In my experience, the OzTrail packs down to roughly the same size as a 40-litre roll-top bag - and can even fit inside one at a push - but with my old bulky sleeping bag rolled up with it this increases the size by about 50%. I've since dumped the bulky sleeping bag for a much more compact unit so this isn't a problem anymore, but it's worth noting.

Strapping it down to the bike is really simple. Being made of quite durable materials, I feel pretty confident about just slapping it on the back of the bike and using cam buckle tie-downs to secure it. It does weigh around 4kg so you'll want to ensure you have secured it well.

How Does It Sleep?

Perhaps the biggest question about moving to the swag from a traditional tent setup is just how good do you sleep at night?

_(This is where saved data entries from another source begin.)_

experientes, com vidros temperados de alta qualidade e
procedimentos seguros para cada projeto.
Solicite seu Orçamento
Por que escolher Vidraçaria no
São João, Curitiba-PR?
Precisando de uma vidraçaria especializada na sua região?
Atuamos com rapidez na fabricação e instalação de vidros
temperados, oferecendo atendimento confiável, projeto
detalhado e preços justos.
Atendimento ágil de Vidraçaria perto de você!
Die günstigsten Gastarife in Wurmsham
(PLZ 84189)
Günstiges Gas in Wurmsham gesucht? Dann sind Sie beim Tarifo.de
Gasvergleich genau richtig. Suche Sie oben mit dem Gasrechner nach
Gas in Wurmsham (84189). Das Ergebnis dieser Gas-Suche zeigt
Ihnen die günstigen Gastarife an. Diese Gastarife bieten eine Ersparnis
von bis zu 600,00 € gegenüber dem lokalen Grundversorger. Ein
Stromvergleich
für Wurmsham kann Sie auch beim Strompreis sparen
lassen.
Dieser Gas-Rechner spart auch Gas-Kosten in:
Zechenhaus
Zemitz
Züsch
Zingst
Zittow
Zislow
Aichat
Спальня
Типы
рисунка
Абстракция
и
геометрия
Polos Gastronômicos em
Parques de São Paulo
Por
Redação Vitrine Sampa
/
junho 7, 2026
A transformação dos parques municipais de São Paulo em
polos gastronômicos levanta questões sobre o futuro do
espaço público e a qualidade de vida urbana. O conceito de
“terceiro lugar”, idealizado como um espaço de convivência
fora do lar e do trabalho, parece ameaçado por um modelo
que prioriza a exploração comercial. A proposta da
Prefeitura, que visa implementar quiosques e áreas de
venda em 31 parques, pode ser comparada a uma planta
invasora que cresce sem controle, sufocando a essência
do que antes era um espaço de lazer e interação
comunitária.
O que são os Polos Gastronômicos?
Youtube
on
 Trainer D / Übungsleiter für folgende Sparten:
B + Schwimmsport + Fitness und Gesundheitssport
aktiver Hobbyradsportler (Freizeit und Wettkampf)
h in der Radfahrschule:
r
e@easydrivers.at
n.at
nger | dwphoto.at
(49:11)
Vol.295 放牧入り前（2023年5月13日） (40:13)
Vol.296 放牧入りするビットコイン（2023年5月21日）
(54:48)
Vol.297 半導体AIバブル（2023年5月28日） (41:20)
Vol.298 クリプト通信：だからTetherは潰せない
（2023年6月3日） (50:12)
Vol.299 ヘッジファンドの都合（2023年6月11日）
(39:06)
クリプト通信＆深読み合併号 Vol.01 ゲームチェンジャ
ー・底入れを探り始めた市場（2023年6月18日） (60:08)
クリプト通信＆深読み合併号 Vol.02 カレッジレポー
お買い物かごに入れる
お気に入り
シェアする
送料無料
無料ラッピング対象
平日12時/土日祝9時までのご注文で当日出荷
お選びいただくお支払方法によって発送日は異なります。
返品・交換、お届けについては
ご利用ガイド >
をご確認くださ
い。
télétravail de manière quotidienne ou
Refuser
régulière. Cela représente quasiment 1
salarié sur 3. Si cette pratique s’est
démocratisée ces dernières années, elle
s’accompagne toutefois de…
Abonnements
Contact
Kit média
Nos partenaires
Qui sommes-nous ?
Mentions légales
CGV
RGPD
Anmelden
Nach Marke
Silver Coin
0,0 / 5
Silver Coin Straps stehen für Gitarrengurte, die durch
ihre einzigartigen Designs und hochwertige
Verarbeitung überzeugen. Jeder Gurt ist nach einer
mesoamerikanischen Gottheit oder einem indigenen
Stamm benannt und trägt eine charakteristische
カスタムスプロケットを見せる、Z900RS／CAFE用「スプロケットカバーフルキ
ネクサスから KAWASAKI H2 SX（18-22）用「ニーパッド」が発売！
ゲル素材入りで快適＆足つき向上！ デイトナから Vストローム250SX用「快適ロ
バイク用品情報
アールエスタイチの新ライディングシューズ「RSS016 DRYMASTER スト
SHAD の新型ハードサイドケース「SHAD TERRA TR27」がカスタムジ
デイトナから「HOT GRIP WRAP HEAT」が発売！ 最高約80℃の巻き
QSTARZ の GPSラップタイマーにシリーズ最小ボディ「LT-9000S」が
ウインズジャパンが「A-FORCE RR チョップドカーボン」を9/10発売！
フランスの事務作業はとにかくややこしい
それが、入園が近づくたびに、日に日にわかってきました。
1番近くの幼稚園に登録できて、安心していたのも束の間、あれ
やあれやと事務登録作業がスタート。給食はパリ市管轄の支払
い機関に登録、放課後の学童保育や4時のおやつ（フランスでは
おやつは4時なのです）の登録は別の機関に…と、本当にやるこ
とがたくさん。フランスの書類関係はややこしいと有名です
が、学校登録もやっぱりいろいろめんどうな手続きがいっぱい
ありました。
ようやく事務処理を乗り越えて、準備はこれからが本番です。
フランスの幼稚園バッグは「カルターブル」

From my experience, it's not bad!

While there are definitely pros and cons - in a nutshell, the swag is a cosy place to spend the night. You've got a reasonably comfy foam mattress built-in that insulates you well from the cold hard ground, while the low canvas ceiling (while claustrophobic to some extent) ensures heat doesn't dissipate nearly as quickly as a traditional tent.

One of my favourite bits about the swag is that I can open up the canvas and have fresh air enter right next to my head, yet remain out of sight thanks to the "no see 'em" mesh. I can also crawl out of the swag through this opening if I feel like looking a bit comical to my mates.

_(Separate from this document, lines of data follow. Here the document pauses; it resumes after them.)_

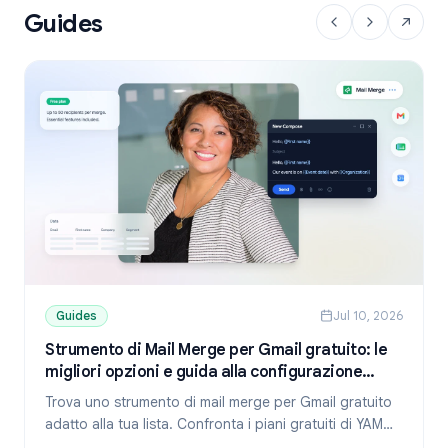
Guides
Guides
Jul 10, 2026
Strumento di Mail Merge per Gmail gratuito: le
migliori opzioni e guida alla configurazione
(2026)
Trova uno strumento di mail merge per Gmail gratuito
adatto alla tua lista. Confronta i piani gratuiti di YAMM,
Mailmeteor e Mail Merge e scopri come inviare email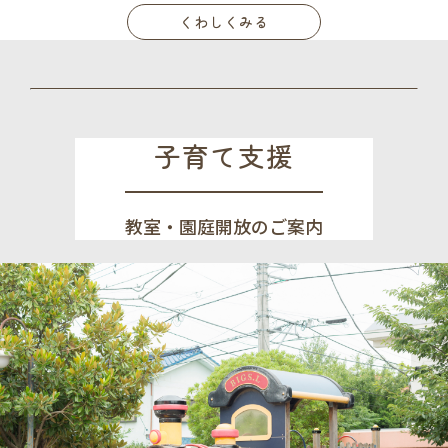
くわしくみる
子育て支援
教室・園庭開放のご案内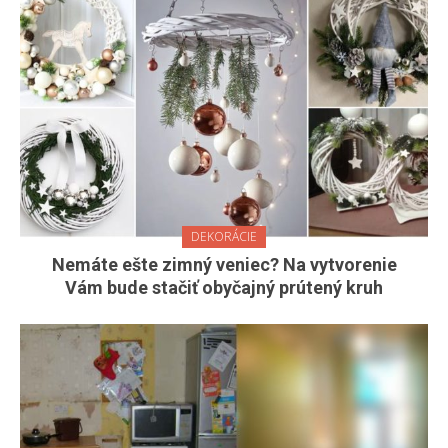
DEKORÁCIE
Nemáte ešte zimný veniec? Na vytvorenie
Vám bude stačiť obyčajný prútený kruh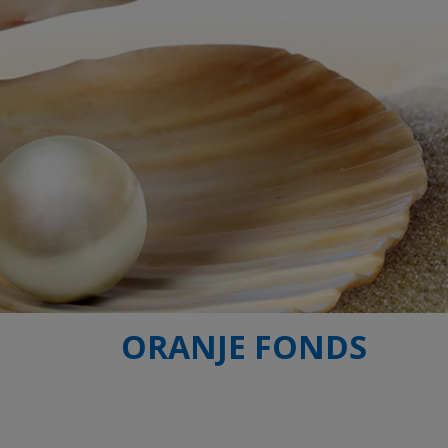
ORANJE FONDS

I've even tried sleeping with the canvas rolled back, which means you can lie down in relative comfort and stargaze all at once.

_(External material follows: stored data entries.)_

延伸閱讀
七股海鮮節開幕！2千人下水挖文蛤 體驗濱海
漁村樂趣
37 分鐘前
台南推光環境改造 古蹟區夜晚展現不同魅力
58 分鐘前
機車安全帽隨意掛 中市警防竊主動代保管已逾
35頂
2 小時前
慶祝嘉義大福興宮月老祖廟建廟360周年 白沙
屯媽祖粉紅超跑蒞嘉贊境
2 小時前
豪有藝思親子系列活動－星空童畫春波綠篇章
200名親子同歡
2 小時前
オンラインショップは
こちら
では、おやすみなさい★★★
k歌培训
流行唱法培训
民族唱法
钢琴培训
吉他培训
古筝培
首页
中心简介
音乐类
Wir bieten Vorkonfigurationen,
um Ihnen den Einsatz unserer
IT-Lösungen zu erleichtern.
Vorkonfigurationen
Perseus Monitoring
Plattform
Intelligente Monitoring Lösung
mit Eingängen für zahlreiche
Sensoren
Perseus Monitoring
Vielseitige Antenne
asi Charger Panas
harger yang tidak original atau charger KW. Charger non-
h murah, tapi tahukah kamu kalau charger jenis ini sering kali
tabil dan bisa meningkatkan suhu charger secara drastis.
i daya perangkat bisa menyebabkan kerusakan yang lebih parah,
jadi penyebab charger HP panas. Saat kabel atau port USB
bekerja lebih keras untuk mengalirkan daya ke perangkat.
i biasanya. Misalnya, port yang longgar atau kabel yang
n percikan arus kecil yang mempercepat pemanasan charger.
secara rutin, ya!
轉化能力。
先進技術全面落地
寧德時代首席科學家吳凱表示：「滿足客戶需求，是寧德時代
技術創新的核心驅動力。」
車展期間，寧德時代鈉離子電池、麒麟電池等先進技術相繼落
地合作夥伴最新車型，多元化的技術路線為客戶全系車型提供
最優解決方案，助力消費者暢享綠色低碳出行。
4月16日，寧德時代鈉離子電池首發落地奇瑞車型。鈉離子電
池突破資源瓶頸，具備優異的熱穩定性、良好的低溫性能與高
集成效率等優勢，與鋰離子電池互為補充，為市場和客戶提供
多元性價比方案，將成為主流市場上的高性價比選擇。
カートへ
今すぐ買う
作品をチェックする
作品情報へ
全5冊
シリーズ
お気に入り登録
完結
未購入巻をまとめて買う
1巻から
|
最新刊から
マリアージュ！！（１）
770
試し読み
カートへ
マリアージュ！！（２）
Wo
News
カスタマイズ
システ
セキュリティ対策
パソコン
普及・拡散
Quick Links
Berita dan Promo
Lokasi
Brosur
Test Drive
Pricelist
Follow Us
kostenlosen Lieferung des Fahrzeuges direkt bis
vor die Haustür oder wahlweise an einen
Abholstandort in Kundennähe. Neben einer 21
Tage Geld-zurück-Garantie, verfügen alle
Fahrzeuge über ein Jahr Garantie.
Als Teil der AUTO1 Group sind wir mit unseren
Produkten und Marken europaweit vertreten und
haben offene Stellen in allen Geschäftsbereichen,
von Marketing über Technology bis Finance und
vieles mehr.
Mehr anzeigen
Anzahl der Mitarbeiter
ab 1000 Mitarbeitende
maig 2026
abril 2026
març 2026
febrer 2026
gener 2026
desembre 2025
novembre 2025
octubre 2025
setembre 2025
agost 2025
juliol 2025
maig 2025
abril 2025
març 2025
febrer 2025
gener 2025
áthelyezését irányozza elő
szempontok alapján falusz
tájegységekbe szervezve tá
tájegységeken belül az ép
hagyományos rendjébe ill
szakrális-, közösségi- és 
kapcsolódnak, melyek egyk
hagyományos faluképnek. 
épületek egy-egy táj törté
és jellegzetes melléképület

You'll still want something for a pillow

Where It's Not As Good As a Tent

The OzTrail swag has plenty of ticks in the pro column, but it still has a few negatives against it too, especially when you're comparing it to a traditional hiking tent favoured by many in the moto camping community.

When it comes to camping with the swag, the biggest negative is the lack of space for storing your kit. There's enough room for a few items, but compared to a tent this is one area the OzTrail falls down. Unlike other swags, there isn't a built-in vestibule at both ends which further restricts where you can store items out of the elements.

As a result, I've started packing a small tarp to cover my filthy riding kit and boots with, as I'd rather keep them out of the small space inside the swag.

The only other negative is the joking from my moto camping mates and their more traditional tents. Yep, the swag can look a bit ridiculous at first, but I definitely find it a decent place to spend the night while out on a ride.

Lastly, and as previously mentioned, the swag doesn't pack down as small or weigh as little as a small dome tent. If ultra-light camping is what you have in mind, then the swag isn't for you.

If, however, you want something that you can literally just throw on the back of your bike with a full sleeping system inside, a swag could be for you.